People’s Liberty Grantee To Bring Big Changes Through Tiny Living [91.7 WVXU Morning Edition]

People’s Liberty, for the second year in a row, is taking applications this month for two Haile Fellows. They are awarded $100,000 each to improve the city. One of last year’s grantees is using the money to build two tiny houses in Over-the-Rhine. They are fewer than 300 square feet — about the size of some master bedrooms — and are meant to increase affordable living, but are quite a change from the norm.

The two tiny houses to be built on Over-the-Rhine’s Peete Street are part of Haile Fellow Brad Cooper’s project, Start Small. They will each be two stories and about 300 square feet, slightly larger than originally planned. Cooper is releasing a new rendering of the floor plan this week.

“So the idea was that I’d be building and designing two tiny homes able for someone earning below $40,000 to afford,” says Cooper.

But only one of those homes will be available for low-income residents. Cooper’s second tiny home will cost more — about $200,000. Initially, the proposal was to build just the more expensive home as a prototype and then refine it to make future tiny homes less expensive. But as he got started with the grant, he decided to do both in the first year.

“It’s so expensive just because of what you’re getting out of that. There’s a lot of land cost (and) sight improvements that go into that. You do get solar panels (and) a parking space,” Cooper explains.

Despite all of that, there is still concern about the high price per square foot with the more expensive home. John Boggess with Comey & Shepherd Realtors says in Cincinnati, there are a lot of shotgun houses in the 700 square foot range. He says people can buy those for $50-to-$60,000.

“Now, granted, this house is going to be almost off the grid in that it’s got solar panels and a great tax abatement, so it’s going to cut your expense quite a bit too,” Boggess says.

According to him, the tiny houses are a good concept for young professionals who don’t have a lot of possessions.

“As far as whether empty nesters may want this or not, that’s a huge amount of downsizing for an empty nester to do. My guess would be probably first-time buyers,” says Boggess.

The OTR houses are good for those first-time buyers who want city life. But tiny houses aren’t limited to urban areas. Trevor Gay, 31, built a tiny home in rural Spring Valley near Dayton and was featured on the HGTV show “Tiny House, Big Living” last spring. He now lives in the 224 square foot home with his fiancée and four cats. Gay previously lived in a 1200 square foot bungalow.

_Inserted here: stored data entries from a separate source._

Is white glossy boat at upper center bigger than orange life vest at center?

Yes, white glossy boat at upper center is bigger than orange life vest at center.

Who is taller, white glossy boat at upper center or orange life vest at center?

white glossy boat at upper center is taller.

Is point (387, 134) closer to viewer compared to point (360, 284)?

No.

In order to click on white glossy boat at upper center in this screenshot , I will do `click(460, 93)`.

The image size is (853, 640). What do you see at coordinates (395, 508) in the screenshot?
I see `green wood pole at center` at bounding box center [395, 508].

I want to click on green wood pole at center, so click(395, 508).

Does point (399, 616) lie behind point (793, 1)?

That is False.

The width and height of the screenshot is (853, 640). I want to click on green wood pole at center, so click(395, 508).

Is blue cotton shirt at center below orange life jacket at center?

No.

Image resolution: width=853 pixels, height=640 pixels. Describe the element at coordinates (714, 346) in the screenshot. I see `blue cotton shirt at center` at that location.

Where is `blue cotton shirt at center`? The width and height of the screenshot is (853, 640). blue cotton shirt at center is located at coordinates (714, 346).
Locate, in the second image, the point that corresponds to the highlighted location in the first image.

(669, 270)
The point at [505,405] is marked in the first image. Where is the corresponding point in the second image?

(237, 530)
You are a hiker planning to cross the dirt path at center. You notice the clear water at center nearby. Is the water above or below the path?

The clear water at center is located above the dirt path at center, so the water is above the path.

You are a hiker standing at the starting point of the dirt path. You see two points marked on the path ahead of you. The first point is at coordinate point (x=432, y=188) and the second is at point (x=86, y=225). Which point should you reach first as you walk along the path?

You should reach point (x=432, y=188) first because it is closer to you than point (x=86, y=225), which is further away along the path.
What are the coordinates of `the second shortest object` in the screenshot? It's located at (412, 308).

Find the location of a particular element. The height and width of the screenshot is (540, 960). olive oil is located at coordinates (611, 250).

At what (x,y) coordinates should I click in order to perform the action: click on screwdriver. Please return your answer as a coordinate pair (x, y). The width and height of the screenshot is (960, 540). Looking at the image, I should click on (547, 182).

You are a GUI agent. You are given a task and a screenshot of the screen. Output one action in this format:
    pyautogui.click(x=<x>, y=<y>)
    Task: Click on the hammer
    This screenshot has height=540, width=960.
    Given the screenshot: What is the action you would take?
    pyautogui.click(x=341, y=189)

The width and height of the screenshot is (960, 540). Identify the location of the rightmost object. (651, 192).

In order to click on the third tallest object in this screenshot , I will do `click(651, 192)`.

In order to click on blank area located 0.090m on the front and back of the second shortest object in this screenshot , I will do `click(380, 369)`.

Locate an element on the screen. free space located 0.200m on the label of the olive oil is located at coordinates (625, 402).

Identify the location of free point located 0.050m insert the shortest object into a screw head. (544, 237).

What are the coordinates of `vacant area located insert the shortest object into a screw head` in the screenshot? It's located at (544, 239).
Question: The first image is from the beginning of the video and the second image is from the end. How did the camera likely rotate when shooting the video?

“You don’t realize that your entire decorated house and your extra bedrooms and your bonus rooms and all of the stuff that goes in there, that weighs on your conscience and if it comes time to move, everyone hates moving,” says Gay.

Gay says a tiny home, especially one like his on wheels, makes moving and traveling easy. Another reason he loves tiny living is the financial benefit. Gay pays about $30-$40 a month for expenses, and exchanges rent for farm work. Despite his love for tiny living and the support he’s seen in the tiny house community, Gay says it’s not for everyone. This includes James Tyler, who was walking down Vine Street with friends.

“I live in an old house in Hyde Park where I have a fully fenced-in yard and three bedrooms and two baths, for our guests to come, and I’ve got dogs,” Tyler says. “So the idea of living in a tiny house is crazy.”

But the size isn’t so crazy for those like Gay and sculptor Justin Poole, who at one time considered buying the tiny house Brad Cooper is building. Poole lives and works in an old, large church and says the idea of having something small and manageable to live in appeals to him.

“I’ve spent a lot of my life living in hotels traveling on jobs. I’ve realized that living in a very small space with very few possessions is actually preferable than having all your stuff,” Poole says.

Poole recognizes the cost per square foot is high, but he says there are upsides, like high-end amenities, having a yard and the tax abatement. In the end, he decided the tiny house in OTR is too far away from his workspace in Walnut Hills. He ideally would like to have a tiny house built on the church’s property. So Cooper is still looking for prospective buyers for both of his tiny homes. Construction is slated to begin in March.